The strategy computing functions should be submitted to Brute and if there is some mistake it will show you the input and wrong output on public testing scenarios.

##### Detailed description of the problem

The environment comprises a closed polygonal environment $P$ which is threatened by an adversary attack. To prevent this attack, the polygon $P$ is being patrolled by $k$ homogeneous mobile robots. The adversary needs to continuously attack a spot on the polygon for the duration $t$ to penetrate the polygon. The aim of this assignment is to compute such a patrolling strategy that minimizes the probability of a successful attack. Such a strategy comprises dividing the polygon into segments, and changing the direction of the robot patrol.

##### Polygon segmentation

The path around the polygon $P$ may be divided into $N$ segments, where a robot traverses each segment with uniform duration. Therefore, there exists such a time-periodic function that each robot traverses exactly one segment per its period. Moreover, the robot turning action has a non-zero duration of $\tau$. It is recommended to use the turning time $\tau$ as the time unit, i.e., $\tau = 1$.

Figure 1: Polygon environment and the division to segments. Note that on the polygon segments are homogeneously spaced since the segmentation is based on a uniform division of time and some actions, e.g., driving along curves, may take an increased amount of time.

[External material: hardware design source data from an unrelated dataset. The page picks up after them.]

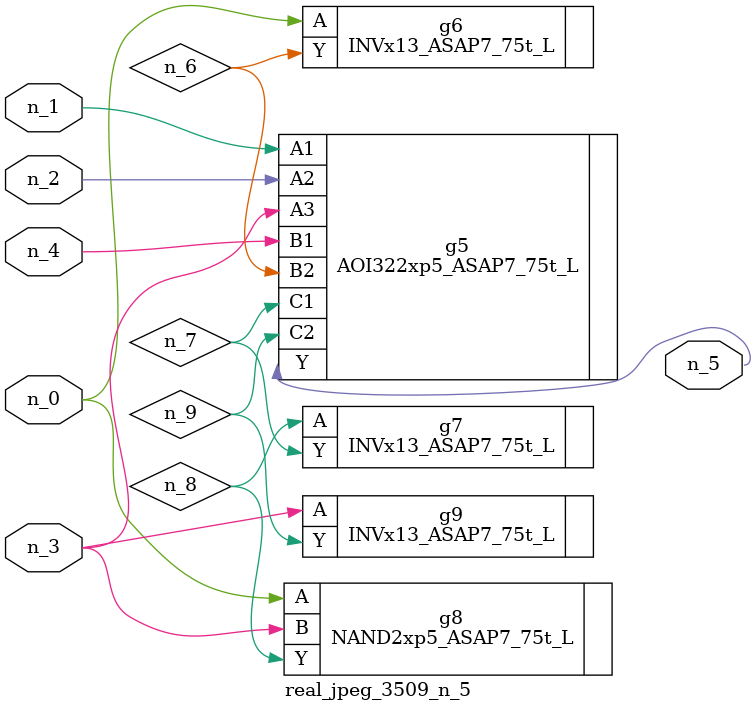
<source format=v>
module real_jpeg_3509_n_5 (n_4, n_0, n_1, n_2, n_3, n_5);

input n_4;
input n_0;
input n_1;
input n_2;
input n_3;

output n_5;

wire n_8;
wire n_6;
wire n_7;
wire n_9;

INVx13_ASAP7_75t_L g6 ( 
.A(n_0),
.Y(n_6)
);

NAND2xp5_ASAP7_75t_L g8 ( 
.A(n_0),
.B(n_3),
.Y(n_8)
);

AOI322xp5_ASAP7_75t_L g5 ( 
.A1(n_1),
.A2(n_2),
.A3(n_3),
.B1(n_4),
.B2(n_6),
.C1(n_7),
.C2(n_9),
.Y(n_5)
);

INVx13_ASAP7_75t_L g9 ( 
.A(n_3),
.Y(n_9)
);

INVx13_ASAP7_75t_L g7 ( 
.A(n_8),
.Y(n_7)
);


endmodule
</source>
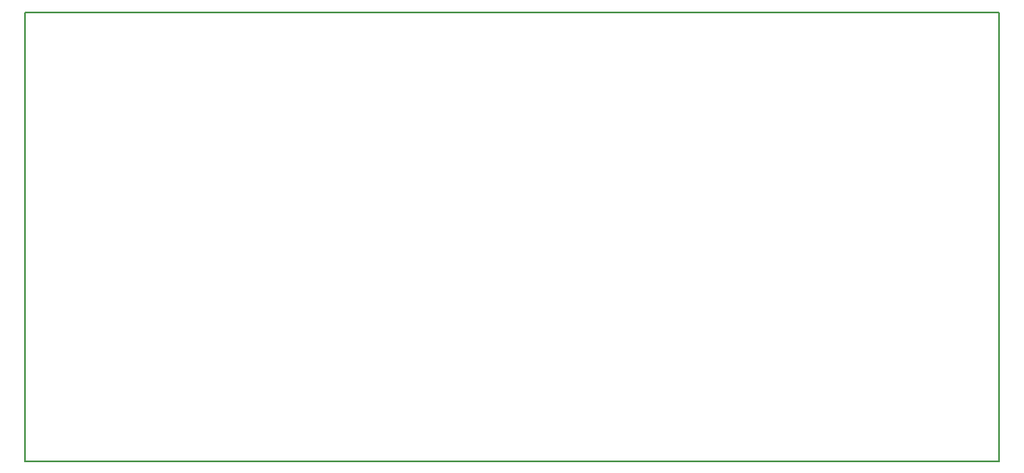
<source format=gbr>
G04 #@! TF.FileFunction,Profile,NP*
%FSLAX46Y46*%
G04 Gerber Fmt 4.6, Leading zero omitted, Abs format (unit mm)*
G04 Created by KiCad (PCBNEW 4.0.2-stable) date 8/08/2016 13:57:25*
%MOMM*%
G01*
G04 APERTURE LIST*
%ADD10C,0.100000*%
%ADD11C,0.150000*%
G04 APERTURE END LIST*
D10*
D11*
X121920000Y-66040000D02*
X121920000Y-20320000D01*
X22860000Y-66040000D02*
X22860000Y-20320000D01*
X121920000Y-66040000D02*
X22860000Y-66040000D01*
X22860000Y-20320000D02*
X121920000Y-20320000D01*
M02*

</source>
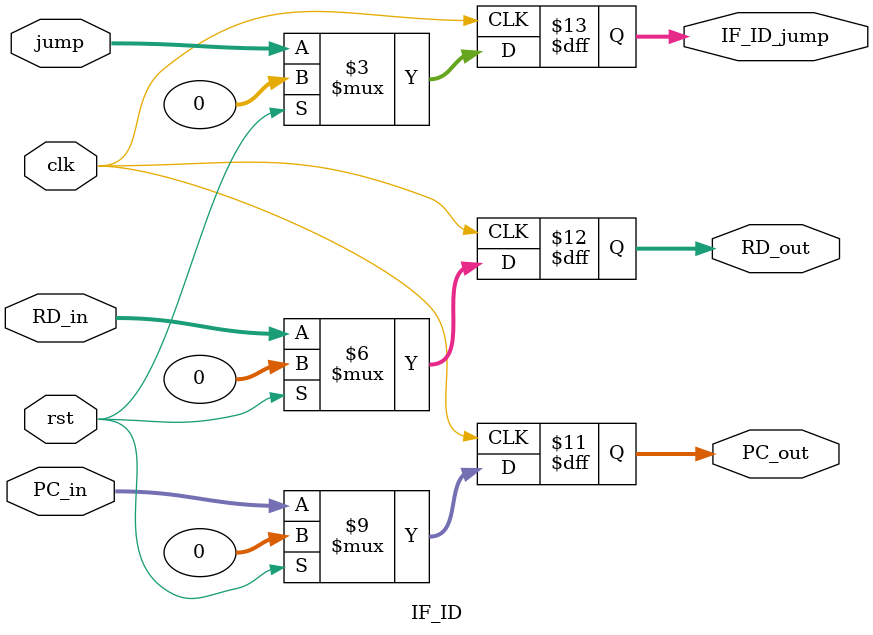
<source format=v>
module IF_ID( clk, rst, PC_in, PC_out, RD_in, RD_out, jump, IF_ID_jump ) ;
	input clk, rst ;
	input [31:0] PC_in, RD_in, jump ;
	output reg [31:0] PC_out, RD_out, IF_ID_jump ;
	
	always@( posedge clk ) begin
		if( rst ) begin
			PC_out <= 32'b0 ;
			RD_out <= 32'b0 ;
			IF_ID_jump <= 32'b0;
		end
		else begin
			PC_out <= PC_in ;
			RD_out <= RD_in ;
			IF_ID_jump <= jump;
		end
		
	end
	
endmodule

</source>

##### The optimal strategy

The authors of [1] show that in an optimal strategy the robots are always uniformly distributed along the fence, and that at any time all the robots are always moving in a same direction. Let $d = \frac{N}{k}$ be the distance in segments between neighbor robots. Then if $t \geq d$ the strategy is trivial since it is sufficient for the robots to move forward in an arbitrary direction as such a behavior will always intercept any attacker. Conversely, if $t < \frac{d+\tau -1}{2}$, $\tau = 1$, and $t < \frac{d}{2}$ the attacker can always select a point on the polygon where the penetration succeeds. Assuming that neither of the trivial cases holds, the optimal strategy is a stochastic one that may be generalized as follows: for each segment, continue moving forward with the probability $p$, or turn all robots at once with the probability $1-p$.

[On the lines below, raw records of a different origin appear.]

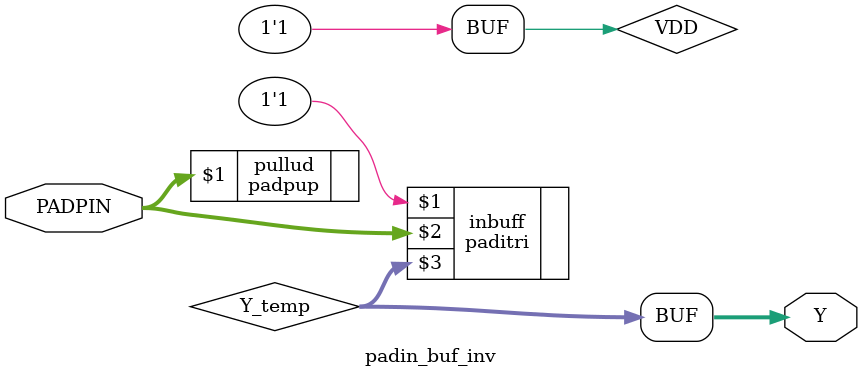
<source format=v>
module padin_buf_inv(PADPIN,Y);
  parameter M = 7;
  parameter N = 0;
  parameter SLIM_FLAG = 0;
  parameter LEVEL_SHIFTING = 0;
  parameter SCHMITT_TRIGGER = 0;
  parameter PULL_TYPE = "None";
  parameter YPITCH = "4MA";
  parameter
        d_PADPIN = 1,
        d_Y = 1;
  inout [M:N] PADPIN;
  output [M:N] Y;
  wire [M:N] PADPIN_temp;
  wire [M:N] Y_temp;
  supply1  VDD;
  assign #(d_Y) Y = Y_temp;
  padpup #(M,N,PULL_TYPE) pullud (PADPIN);
  paditri #(M,N) inbuff (VDD,PADPIN,Y_temp);
endmodule

</source>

To compute the optimal $p$, consider the segments between two neighbor robots. Note, due to the symmetric nature of the problem, this applies for all such segments. A Markov chain may be used to model the possible states and transitions between states in such system. For each segment $s_i$ in the original path, consider two states in the graphic model G; one state for being on $s_i$ and moving clockwise ($s_i^{cw}$), and one for moving counterclockwise ($s_i^{cc}$). Since $\tau = 1$, the edges of G are defined as follows. The robot direction change is represented by an $1-p$ probability edge, which leads from $s_i^{cc}$ to $s_i^{cw}$. Similarly, an $1-p$ probability edge leads from $s_i^{cw}$ to $s_i^{cc}$. Finally, edges with probability $p$ lead from $s_i^{cw}$ to $s_{i-1}^{cw}$, and from $s_i^{cc}$ to $s_{i+1}^{cc}$, respectively. Note, if the index of the target state of an edge would be lower than one or bigger than $d$, the edge goes instead to the absorbing state $s_{dt}$.

The algorithm returns a list of values, one for each of the $d$ segments. The value denotes the probability of stopping an attack in the segment given $p$. Therefore, to minimize the probability of a successful attack, optimize over values of $p$ from 0 to 1. Note, thousand or even hundred values should be sufficient. For each value of $p$ compute the worst-case segment, i.e., the segment with the lowers probability of stopping the attack. Then, choose $p$ that maximizes this worst-case.

a) All segment probabilities for all $p$s; b) the worst cases. The selected maximum over the worst cases corresponds to $p = 0.75$; c) matrix M after first iteration.

#### Reference

[1] Agmon, Noa, Gal A. Kaminka, and Sarit Kraus. “Multi-robot adversarial patrolling: facing a full-knowledge opponent.” Journal of Artificial Intelligence Research 42 (2011): 887-916.